> WHAT YOU WILL DO
Look for "Introduction" in each line of the records, and copy the lines that have it.

> SUPPLIED INFORMATION
Start of Block
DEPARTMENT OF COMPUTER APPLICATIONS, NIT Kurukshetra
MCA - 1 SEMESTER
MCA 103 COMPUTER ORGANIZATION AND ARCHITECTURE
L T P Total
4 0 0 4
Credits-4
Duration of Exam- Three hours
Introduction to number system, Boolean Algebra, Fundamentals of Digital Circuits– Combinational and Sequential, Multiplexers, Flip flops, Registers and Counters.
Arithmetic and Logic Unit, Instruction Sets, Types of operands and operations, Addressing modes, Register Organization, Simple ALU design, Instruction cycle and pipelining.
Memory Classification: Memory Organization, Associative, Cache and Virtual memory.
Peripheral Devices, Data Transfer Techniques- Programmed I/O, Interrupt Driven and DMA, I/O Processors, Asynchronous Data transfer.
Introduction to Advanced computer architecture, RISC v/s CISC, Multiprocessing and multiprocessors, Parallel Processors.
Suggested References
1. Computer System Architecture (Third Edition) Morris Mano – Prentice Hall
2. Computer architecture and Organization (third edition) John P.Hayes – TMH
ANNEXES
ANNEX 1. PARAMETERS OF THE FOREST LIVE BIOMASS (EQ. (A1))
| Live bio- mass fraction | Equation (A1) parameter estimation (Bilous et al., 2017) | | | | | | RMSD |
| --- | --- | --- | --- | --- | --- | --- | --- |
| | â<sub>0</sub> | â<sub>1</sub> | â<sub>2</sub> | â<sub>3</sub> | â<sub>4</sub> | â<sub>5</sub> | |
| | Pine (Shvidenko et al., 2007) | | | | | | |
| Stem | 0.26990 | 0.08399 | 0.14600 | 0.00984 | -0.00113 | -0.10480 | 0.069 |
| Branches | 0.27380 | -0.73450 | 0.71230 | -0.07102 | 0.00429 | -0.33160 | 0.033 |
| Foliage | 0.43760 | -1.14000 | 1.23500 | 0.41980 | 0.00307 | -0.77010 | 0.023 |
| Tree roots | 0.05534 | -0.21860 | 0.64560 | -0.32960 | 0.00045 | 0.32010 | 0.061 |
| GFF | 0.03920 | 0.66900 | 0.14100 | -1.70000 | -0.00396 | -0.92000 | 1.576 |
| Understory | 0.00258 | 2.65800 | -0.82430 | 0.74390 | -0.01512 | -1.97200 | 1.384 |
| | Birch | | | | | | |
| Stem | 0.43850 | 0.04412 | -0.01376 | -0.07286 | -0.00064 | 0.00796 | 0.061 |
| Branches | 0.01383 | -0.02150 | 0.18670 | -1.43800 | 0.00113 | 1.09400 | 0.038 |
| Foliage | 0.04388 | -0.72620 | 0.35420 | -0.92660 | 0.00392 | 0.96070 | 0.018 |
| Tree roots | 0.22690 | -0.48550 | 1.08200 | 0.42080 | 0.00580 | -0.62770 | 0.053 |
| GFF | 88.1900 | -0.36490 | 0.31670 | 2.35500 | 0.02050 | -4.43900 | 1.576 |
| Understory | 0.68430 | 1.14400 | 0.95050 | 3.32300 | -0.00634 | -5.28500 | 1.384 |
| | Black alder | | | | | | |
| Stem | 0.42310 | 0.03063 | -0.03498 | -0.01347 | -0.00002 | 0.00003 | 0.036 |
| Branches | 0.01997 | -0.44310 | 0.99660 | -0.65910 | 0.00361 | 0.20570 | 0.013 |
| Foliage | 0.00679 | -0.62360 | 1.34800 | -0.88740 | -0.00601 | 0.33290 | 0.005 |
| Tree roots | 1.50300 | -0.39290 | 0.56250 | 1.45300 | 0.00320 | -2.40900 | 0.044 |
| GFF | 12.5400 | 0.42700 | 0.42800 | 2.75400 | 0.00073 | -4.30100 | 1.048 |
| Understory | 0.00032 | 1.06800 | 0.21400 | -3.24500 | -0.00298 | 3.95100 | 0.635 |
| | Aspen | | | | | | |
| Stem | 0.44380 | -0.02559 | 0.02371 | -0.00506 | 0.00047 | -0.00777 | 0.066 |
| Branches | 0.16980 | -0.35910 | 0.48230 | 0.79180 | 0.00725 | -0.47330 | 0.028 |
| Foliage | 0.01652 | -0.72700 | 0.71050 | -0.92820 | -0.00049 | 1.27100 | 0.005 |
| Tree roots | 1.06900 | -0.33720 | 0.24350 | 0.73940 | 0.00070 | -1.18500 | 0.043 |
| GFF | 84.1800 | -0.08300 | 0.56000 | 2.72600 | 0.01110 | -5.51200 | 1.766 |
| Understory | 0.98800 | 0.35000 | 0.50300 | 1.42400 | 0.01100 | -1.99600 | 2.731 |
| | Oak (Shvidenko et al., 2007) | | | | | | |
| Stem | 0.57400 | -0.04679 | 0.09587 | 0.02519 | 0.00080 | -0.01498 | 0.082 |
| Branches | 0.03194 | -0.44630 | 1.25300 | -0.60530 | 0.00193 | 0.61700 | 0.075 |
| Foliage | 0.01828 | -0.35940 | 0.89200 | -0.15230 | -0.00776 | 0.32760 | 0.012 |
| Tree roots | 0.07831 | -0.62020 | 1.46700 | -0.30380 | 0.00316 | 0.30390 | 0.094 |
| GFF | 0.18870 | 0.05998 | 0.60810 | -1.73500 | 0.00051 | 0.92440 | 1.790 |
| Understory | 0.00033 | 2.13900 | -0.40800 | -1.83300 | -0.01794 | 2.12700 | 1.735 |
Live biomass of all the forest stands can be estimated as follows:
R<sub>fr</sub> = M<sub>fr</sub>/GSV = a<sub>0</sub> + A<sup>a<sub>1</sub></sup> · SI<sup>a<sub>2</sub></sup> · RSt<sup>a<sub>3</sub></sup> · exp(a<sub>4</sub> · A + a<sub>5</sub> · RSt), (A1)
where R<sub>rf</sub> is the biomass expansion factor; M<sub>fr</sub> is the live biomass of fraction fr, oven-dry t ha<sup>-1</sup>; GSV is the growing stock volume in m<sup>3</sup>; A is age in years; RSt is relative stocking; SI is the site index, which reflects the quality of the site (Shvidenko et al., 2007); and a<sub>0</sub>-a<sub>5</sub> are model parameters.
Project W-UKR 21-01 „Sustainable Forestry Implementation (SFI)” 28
End of Block
Start of Block
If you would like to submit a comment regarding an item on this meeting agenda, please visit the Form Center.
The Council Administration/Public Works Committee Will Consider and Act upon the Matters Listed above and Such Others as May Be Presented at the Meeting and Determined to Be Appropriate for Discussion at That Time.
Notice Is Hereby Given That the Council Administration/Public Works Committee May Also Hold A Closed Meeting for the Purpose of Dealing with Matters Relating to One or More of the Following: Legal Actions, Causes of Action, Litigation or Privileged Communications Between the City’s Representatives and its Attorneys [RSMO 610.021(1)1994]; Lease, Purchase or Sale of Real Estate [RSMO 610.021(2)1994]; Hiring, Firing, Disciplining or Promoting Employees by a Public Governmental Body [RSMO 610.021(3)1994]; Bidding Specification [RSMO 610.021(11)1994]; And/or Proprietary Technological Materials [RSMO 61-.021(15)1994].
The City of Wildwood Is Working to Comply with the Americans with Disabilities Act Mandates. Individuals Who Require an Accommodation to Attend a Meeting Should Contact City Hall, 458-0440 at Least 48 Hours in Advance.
End of Block
> ANSWER SPACE
Introduction to number system, Boolean Algebra, Fundamentals of Digital Circuits– Combinational and Sequential, Multiplexers, Flip flops, Registers and Counters.
Introduction to Advanced computer architecture, RISC v/s CISC, Multiprocessing and multiprocessors, Parallel Processors.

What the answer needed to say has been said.